Me sentí abandonada. Decidí que bastaba de sufrimientos: “Viviré sola, pero sin lágrimas”.

Y entonces descubrí que, bajo mi corazón, latía una nueva vida.

¿De quién era? ¿Cómo seguiría adelante? El miedo me paralizó…

Nació Verónica, mi razón de ser. Tenía los rizos, los ojos oscuros y la sonrisa de Mamuka, lo que, curiosamente, me reconfortaba.

A veces, la envidia hacia mis amigas casadas me corroía, pero Verónica absorbía todo mi tiempo. No había espacio para llorar.

El primer día de colegio, la sentaron junto a Daniel. Se odiaron al instante. Él la llamó “tonta rizada”; ella lo repelía. La maestra los separó, pero las peleas continuaban.

Fui al colegio, indignada. La profesora, culpable, me dio la dirección de Daniel: “Hable con sus padres”.

Llamé a su puerta. Un hombre afable, con un paño al cuello, me recibió:

—Pase, por favor. Le preparo un café, solo déjeme dar de comer a este diablillo.

La casa era un caos: polvo, ropa amontonada, olor a tabaco. Sin duda, faltaba una mujer.
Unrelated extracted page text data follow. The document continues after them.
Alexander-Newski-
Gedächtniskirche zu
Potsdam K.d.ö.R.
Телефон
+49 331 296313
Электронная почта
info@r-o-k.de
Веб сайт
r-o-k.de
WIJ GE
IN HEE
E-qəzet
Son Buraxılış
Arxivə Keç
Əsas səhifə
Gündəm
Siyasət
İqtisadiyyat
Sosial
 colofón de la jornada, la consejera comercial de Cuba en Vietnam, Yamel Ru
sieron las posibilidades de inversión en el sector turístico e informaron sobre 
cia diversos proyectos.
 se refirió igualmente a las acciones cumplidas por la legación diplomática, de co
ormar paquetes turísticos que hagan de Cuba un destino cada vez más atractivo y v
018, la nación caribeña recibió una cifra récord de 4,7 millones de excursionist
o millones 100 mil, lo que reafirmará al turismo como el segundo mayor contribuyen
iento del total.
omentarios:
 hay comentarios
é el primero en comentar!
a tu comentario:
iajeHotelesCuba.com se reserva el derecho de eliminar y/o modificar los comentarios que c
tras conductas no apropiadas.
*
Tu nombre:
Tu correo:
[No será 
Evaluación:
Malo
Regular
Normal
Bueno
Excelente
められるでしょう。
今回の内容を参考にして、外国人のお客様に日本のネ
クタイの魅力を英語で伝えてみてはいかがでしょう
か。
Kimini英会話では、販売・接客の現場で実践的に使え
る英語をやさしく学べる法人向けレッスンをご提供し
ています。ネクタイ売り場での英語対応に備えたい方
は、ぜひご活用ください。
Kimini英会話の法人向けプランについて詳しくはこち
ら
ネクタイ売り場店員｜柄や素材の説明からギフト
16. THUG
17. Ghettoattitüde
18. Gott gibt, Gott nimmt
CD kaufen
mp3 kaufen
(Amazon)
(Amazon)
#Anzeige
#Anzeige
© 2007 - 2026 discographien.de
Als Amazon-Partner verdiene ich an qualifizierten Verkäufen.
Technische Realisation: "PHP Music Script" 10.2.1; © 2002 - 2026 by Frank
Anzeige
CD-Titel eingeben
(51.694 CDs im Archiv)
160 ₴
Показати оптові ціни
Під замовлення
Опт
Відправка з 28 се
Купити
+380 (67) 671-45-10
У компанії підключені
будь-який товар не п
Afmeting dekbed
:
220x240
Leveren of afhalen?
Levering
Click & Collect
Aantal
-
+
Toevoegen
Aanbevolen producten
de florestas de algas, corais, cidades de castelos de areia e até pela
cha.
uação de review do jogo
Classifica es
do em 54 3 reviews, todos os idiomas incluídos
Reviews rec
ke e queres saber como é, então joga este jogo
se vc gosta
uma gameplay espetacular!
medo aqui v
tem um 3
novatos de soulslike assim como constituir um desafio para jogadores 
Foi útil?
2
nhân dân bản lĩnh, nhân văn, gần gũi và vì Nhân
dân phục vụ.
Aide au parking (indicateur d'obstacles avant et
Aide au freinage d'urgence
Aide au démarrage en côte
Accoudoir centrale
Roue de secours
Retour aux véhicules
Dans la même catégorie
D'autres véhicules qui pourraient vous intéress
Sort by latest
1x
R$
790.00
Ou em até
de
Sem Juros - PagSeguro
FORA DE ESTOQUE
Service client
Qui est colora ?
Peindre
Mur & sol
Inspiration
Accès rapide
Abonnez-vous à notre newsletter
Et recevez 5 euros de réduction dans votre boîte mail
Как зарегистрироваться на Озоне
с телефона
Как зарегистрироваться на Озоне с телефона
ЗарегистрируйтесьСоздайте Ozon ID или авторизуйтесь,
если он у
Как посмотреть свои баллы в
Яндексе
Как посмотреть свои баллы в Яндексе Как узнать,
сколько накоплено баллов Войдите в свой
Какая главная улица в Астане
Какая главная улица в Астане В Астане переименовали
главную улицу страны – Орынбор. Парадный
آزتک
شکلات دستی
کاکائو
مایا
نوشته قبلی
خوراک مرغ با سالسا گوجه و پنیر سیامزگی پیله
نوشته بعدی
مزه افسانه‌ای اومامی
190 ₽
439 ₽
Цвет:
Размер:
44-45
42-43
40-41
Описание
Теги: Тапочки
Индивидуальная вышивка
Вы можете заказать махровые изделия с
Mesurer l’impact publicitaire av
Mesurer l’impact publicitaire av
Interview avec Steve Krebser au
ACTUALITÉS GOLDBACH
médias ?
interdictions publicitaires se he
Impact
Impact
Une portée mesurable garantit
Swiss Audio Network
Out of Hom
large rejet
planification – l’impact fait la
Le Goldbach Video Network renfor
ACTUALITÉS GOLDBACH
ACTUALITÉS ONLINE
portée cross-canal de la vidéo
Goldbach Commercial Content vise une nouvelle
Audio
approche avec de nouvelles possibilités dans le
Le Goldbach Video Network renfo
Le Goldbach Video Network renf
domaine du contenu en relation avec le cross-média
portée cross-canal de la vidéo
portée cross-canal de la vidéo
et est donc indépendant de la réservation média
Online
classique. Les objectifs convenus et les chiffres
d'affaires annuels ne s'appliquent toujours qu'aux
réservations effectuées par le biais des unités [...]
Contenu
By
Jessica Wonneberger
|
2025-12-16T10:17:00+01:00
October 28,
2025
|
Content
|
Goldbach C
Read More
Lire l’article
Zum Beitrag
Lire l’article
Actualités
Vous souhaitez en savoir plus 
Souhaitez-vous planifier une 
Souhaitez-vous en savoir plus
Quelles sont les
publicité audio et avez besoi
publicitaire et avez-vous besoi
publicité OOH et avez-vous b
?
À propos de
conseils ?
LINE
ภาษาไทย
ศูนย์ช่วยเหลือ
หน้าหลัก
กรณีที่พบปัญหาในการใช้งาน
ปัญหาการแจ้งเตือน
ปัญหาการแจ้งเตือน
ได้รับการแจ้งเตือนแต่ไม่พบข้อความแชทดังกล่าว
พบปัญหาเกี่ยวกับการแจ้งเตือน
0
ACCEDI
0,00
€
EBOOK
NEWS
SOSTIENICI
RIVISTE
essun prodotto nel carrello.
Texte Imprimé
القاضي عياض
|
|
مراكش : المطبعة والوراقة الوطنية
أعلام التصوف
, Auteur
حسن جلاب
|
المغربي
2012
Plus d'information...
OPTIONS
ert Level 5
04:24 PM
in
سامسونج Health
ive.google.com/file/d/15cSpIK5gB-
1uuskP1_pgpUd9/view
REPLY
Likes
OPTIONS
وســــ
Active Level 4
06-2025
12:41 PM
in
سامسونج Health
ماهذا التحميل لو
Volvió con dos tazas humeantes.

—¿A qué debo el honor? —preguntó.

—Soy la madre de Verónica.

—¡Ah! —sonrió—. Mi Dani está enamorado de su niña.

—¿Por eso la araña? —repliqué.

—¿Cómo? No entiendo…

Me marché, pero esa noche no pude dormir. Su imagen, su café… algo me atrajo. “Qué hombre”, pensé. Ninguno me había ofrecido antes un simple café. Solo champán, vino…

En la siguiente reunión de padres, confirmé que Daniel no tenía madre. “¿Por qué vendría su padre, si no?”, me dije.

Alejandro —así se llamaba— nos acompañó a casa. Era diciembre, oscurecía pronto.

—¿Celebramos juntos Año Nuevo? —propuso.

Acepté. ¿Qué tenía que perder?

Más tarde me confesó que estaba divorciado, que su ex se casó con su mejor amigo, pero que él se quedó con Daniel. Necesitaba cariño, y Daniel, una madre.

Nos mudamos juntos, con el consentimiento de los niños —a regañadientes—. Compramos un piso más grande. Alejandro me adoraba. Daniel y Verónica crecieron juntos, queridos.

Con los años, se casaron. Nosotros disfrutamos de una luna de miel tardía en la costa.

Fue una semana perfecta. El último día, en la playa vacía, Alejandro me besó y murmuró:

—Te quiero mucho, Tania. Mucho…

Se adentró en el mar. Nunca regresó.

El dolor me destruyó. El mundo perdió color. Ni siquiera una tumba para visitar.

Ahora, años después, paseo con mis nietos, Katia y Maxi. Paramos siempre a tomar café, ese que me hace sentirle cerca. La vida termina, pero el amor no.

Agradezco a la vida esos veinticinco años de felicidad. Alejandro sigue aquí, en cada sorbo, en cada risa de los niños. El corazón, al fin, vuelve a latir.